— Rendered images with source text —
*** Begin section ***

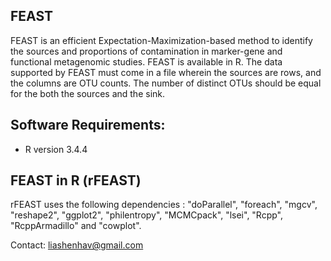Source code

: FEAST
-----------------------

FEAST is an efficient Expectation-Maximization-based method to identify the sources and proportions of contamination in marker-gene and functional metagenomic studies. FEAST is available in R. The data supported by FEAST must come in a file wherein the sources are rows, and the columns are OTU counts. The number of distinct OTUs should be equal for the both the sources and the sink.


Software Requirements:
-----------------------

- R version 3.4.4 


FEAST in R (rFEAST)
-----------------------

rFEAST uses the following dependencies : "doParallel", "foreach", "mgcv", "reshape2", "ggplot2", "philentropy", "MCMCpack", "lsei", "Rcpp", "RcppArmadillo" and "cowplot".  


Contact: liashenhav@gmail.com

*** End section ***

— Exercise aim —
All lines with the word "rFEAST" are needed; pull them from the entries and copy each.

— Problem solution —
FEAST in R (rFEAST)
rFEAST uses the following dependencies : "doParallel", "foreach", "mgcv", "reshape2", "ggplot2", "philentropy", "MCMCpack", "lsei", "Rcpp", "RcppArmadillo" and "cowplot".  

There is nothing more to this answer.